SEOUL (AFP) – Former US president Jimmy Carter flew out of North Korea Friday after securing the release of an American citizen and a pledge from Pyongyang that it wants to resume nuclear disarmament talks.
The Nobel peace laureate left the reclusive communist state with Aijalon Mahli Gomes, an African-American who was jailed for illegally crossing into the North from China in January.

"At the request of president Carter, and for humanitarian purposes, Mr Gomes was granted amnesty" by North Korean leader Kim Jong-Il, said a Carter Center statement.
Gomes, 30, was first detained in January and sentenced in April to eight years of hard labour and a fine of about 600,000 dollars for illegal entry into North Korea.
The US State Department said it welcomed his release, while stressing anew that Washington played no official role in Carter's mercy mission.
"We appreciate former president Carter's humanitarian effort and welcome North Korea's decision to grant Mr Gomes special amnesty and allow him to return to the United States," department spokesman Philip Crowley said.
Television pictures showed Carter escorting Gomes, who was dressed in casual trousers and a white polo shirt, up the steps of a private jet with a party of North Korean officials on the tarmac.
The Carter Center said it expected Gomes would return to Boston on Friday afternoon to be reunited with his family.
"The measure taken by (North Korea) to set free the illegal entrant is a manifestation of its humanitarianism and peace-loving policy," the North's official Korean Central News Agency (KCNA) said.
KCNA also said Pyongyang had expressed its willingness through Carter to resume six-party talks which have been on ice since April last year.
The North has made similar declarations before but attached onerous conditions to any resumption of talks that have been ruled out by Seoul and Washington.
The North's number two leader Kim Yong-Nam, who met Carter Wednesday, expressed a willingness for the resumption of the six-party talks and the denuclearisation of the peninsula, KCNA said.
It said Carter and his party had an "open-hearted" discussion with North Korean officials on relations between the two countries, the nuclear dossier and other "issues of mutual concern".
The North walked out of the nuclear talks, also involving South Korea, the United States, China, Russia and Japan, in April 2009 in protest at UN condemnation of an apparent missile test disguised as a space rocket launch.

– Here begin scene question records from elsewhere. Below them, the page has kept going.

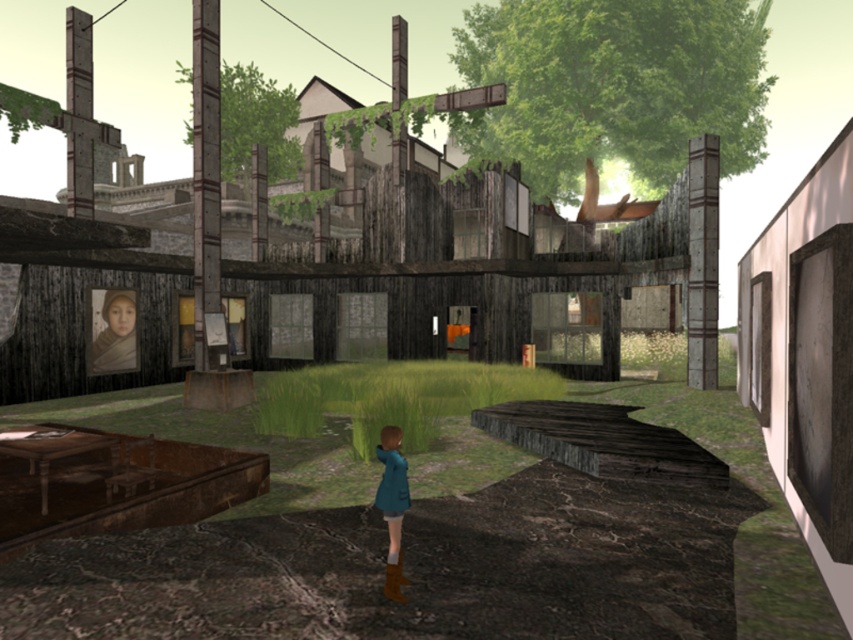
Question: Is matte brown hair at upper left below matte brown dress at upper left?

Choices:
 (A) yes
 (B) no

Answer: (B)

Question: Which of the following is the closest to the observer?

Choices:
 (A) matte brown dress at upper left
 (B) teal fabric coat at center

Answer: (B)

Question: Does matte brown hair at upper left appear on the right side of matte brown dress at upper left?

Choices:
 (A) yes
 (B) no

Answer: (A)

Question: Is teal fabric dress at center positioned before matte brown dress at upper left?

Choices:
 (A) yes
 (B) no

Answer: (A)

Question: Which of the following is the closest to the observer?

Choices:
 (A) teal fabric dress at center
 (B) teal fabric coat at center

Answer: (B)

Question: Among these points, which one is nearest to the camera?

Choices:
 (A) (380, 445)
 (B) (111, 348)
 (C) (393, 550)
 (D) (96, 348)

Answer: (C)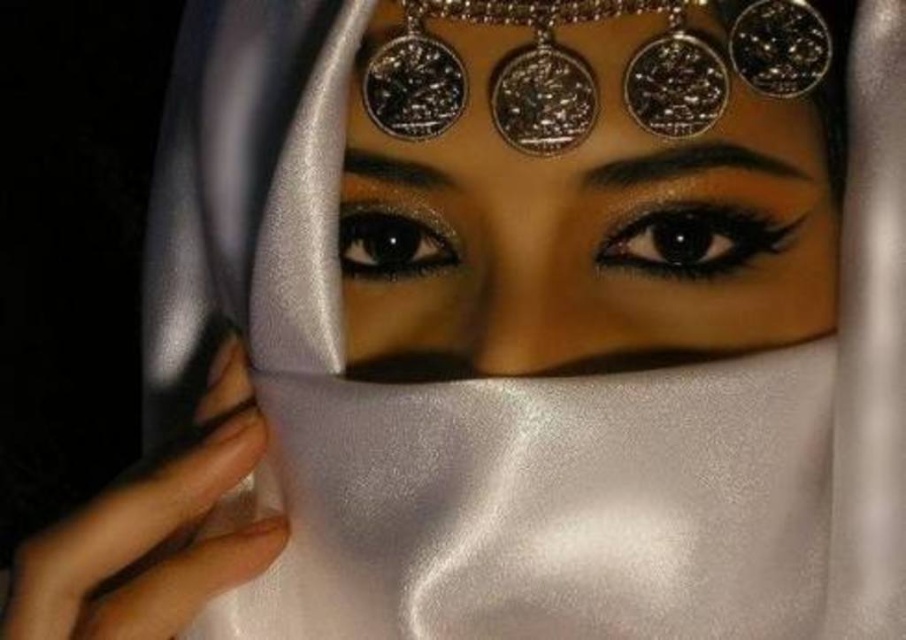
Looking at this image, does black matte eye at center appear on the left side of shiny black eye at center?

No, black matte eye at center is not to the left of shiny black eye at center.

Is black matte eye at center to the right of shiny black eye at center from the viewer's perspective?

Correct, you'll find black matte eye at center to the right of shiny black eye at center.

Is point (753, 212) positioned after point (442, 259)?

No, it is not.

You are a GUI agent. You are given a task and a screenshot of the screen. Output one action in this format:
    pyautogui.click(x=<x>, y=<y>)
    Task: Click on the black matte eye at center
    
    Given the screenshot: What is the action you would take?
    pyautogui.click(x=695, y=240)

Which is more to the right, metallic silver coins at center or black matte eye at center?

Positioned to the right is black matte eye at center.

Does point (447, 305) come farther from viewer compared to point (764, 227)?

Yes, point (447, 305) is behind point (764, 227).

This screenshot has height=640, width=906. Describe the element at coordinates (584, 184) in the screenshot. I see `metallic silver coins at center` at that location.

Where is `metallic silver coins at center`? The width and height of the screenshot is (906, 640). metallic silver coins at center is located at coordinates (584, 184).

Is metallic silver coins at center behind shiny black eye at center?

No.

Based on the photo, does metallic silver coins at center appear on the right side of shiny black eye at center?

Indeed, metallic silver coins at center is positioned on the right side of shiny black eye at center.

Image resolution: width=906 pixels, height=640 pixels. What do you see at coordinates (584, 184) in the screenshot? I see `metallic silver coins at center` at bounding box center [584, 184].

It carried out its second nuclear test the following month, sparking tougher UN sanctions.
A key obstacle to restarting disarmament talks is the sinking in March of a South Korean warship, with the deaths of 46 sailors, an attack both South Korea and the United States blame on North Korea.
But the United States on Thursday declined to rule out a resumption of the talks, possibly after the UN General Assembly late next month.
In Seoul, the Chinese envoy continued his mission Friday to push for the resumption of the talks, briefing South Korean officials on his trip to Pyongyang last week.
But South Korea expressed reservations about China's proposal for an informal meeting between Pyongyang and Washington and preliminary talks ahead of any resumption of the nuclear forum, a foreign ministry spokesman said.
Carter, now 86, had previously made a landmark visit to Pyongyang in 1994 when the United States came close to war with North Korea over its nuclear programme. He helped defuse the crisis through talks with then-leader Kim Il-Sung.